Some clues.  It’s a story told by Jesus, illustrative – as all his stories were – of God’s kingdom. It’s like this: God is throwing this gracious, lavish party, and everyone is invited. There is no guest list, because everybody is invited.  But then – if we don’t want to attend – because we are too busy rearranging our sock drawer or with whatever trivial pursuits we occupy our time, that’s OK – God will ask somebody else; even if that means outsiders rather than insiders.  God is determined God’s house will be filled: this party is happening.  Maybe that’s what this whole enterprise of Creation is all about: God’s joy is so great, God wants to share it with somebody, everybody, anybody who will.

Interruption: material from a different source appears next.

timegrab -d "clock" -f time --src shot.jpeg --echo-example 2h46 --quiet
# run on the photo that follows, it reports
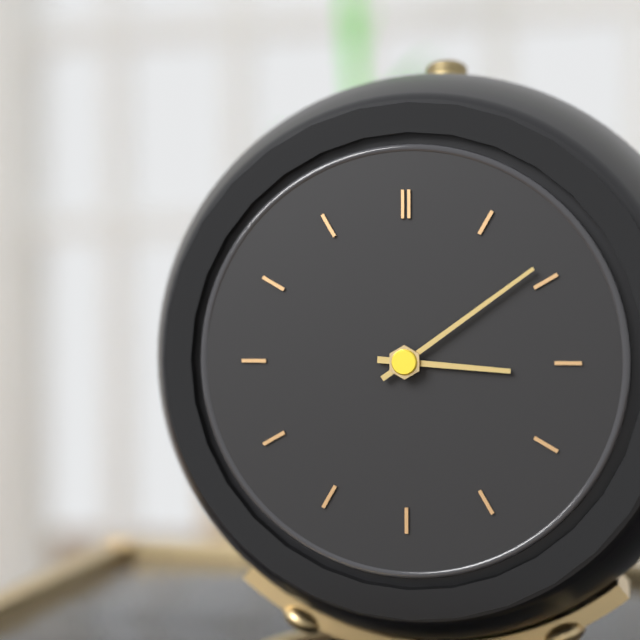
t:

But what if I told you, Jesus is not talking about the afterlife, not some eschatological wedding banquet that will take place in heaven after we die. The wedding banquet – both for those who accept and for those who do not accept – is now.  As Jesus was fond of saying, “The kingdom of heaven has come near.”  In the Gospel of Thomas Jesus says, “The kingdom of the Father is spread out upon the earth, but people do not see it.” (Gospel of Thomas, saying 113).  In a remote corner of a vast, mostly dark universe, light and life has burst forth, and out of millennia of time, we are here for a brief moment to share it.  There is a party going on; the music is playing, and it is time to get out on the dance floor.

We say, “I’m sorry, like that poor guy in the story, I’m not dressed properly.”  What if I told you, wedding robes are issued at the door! (which, as I have seen suggested, may have been the case in the ancient world.) You show up in your T-shirt and jeans, and they ask if you want this Versace, Old Navy – whatever your preference – beautiful party robe, tuxedos for the men, gowns for the women.  No wonder the guy at the end stood out, he forgot to get one!

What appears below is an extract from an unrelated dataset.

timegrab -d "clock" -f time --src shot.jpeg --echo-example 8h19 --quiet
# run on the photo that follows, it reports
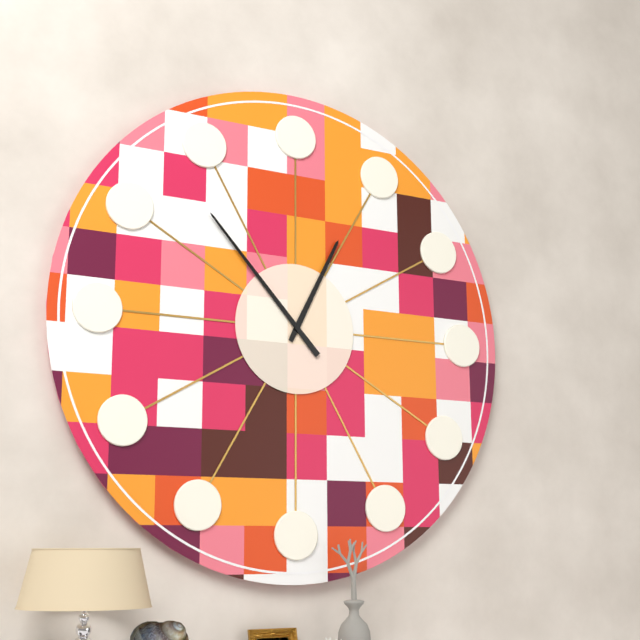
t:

For many of us, this is our problem, the problem of the guy at the end; busted for a failure to party. When we put on the wedding robe God gives us, we are dressed with such virtues as love, joy, peace, patience, kindness, faithfulness, gentleness, and self-control.  And while we might like to join the party, might even have made it inside, too many of us are still clothed in the clothes we showed up in, such as hatred, selfishness, resentment, pettiness, and narrow-mindedness.  Such dress is not proper for the kingdom of God. We’ve got to put on our party dress and get with the program. Because, as Robert Louis Stevenson once said, “Sooner or later, everyone sits down to a banquet of consequences.”

The invitation is in the mail, throughout the pages of the Bible, and written in our hearts:

Jesus of Nazareth

requests the honor of your presence

at a feast of plenty

given by God.

Just below that it says:

R.S.V.P. “Respond, please, if you will.”

Even below that it adds:

“Proper attire required, and will be provided, upon request.”

*   *   *   *

I am indebted in this sermon for many insights to Lance Pape, the Granville and Erline Walker Assistant Professor of Homiletics at Brite Divinity School, Fort Worth, Texas, available at Working Preacher, October 12, 2014.

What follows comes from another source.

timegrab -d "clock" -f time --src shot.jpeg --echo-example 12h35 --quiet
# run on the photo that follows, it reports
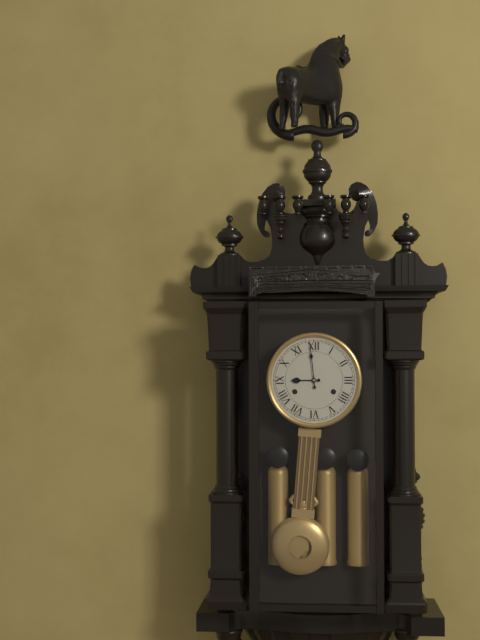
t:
8h59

“The Parable of the Great Banquet,” as found in the Gospel of Thomas, Saying 64:

“Jesus said, A person was receiving guests. When he had prepared the dinner, he sent his slave to invite the guests. The slave went to the first and said, “My master invites you.” The first replied, “Some merchants owe me money; they are coming to me tonight. I have to go and give them instructions. Please excuse me from dinner.” The slave went to another and said, “My master has invited you.” The second said to the slave, “I have bought a house, and I have been called away for a day. I shall have no time.” The slave went to another and said, “My master invites you.” The third said to the slave, “My friend is to be married, and I am to arrange the banquet. I shall not be able to come. Please excuse me from dinner.” The slave went to another and said, “My master invites you.” The fourth said to the slave, “I have bought an estate, and I am going to collect the rent. I shall not be able to come. Please excuse me.” The slave returned and said to his master, “Those whom you invited to dinner have asked to be excused.” The master said to his slave, “Go out on the streets and bring back whomever you find to have dinner.”  Buyers and merchants [will] not enter the places of my Father.”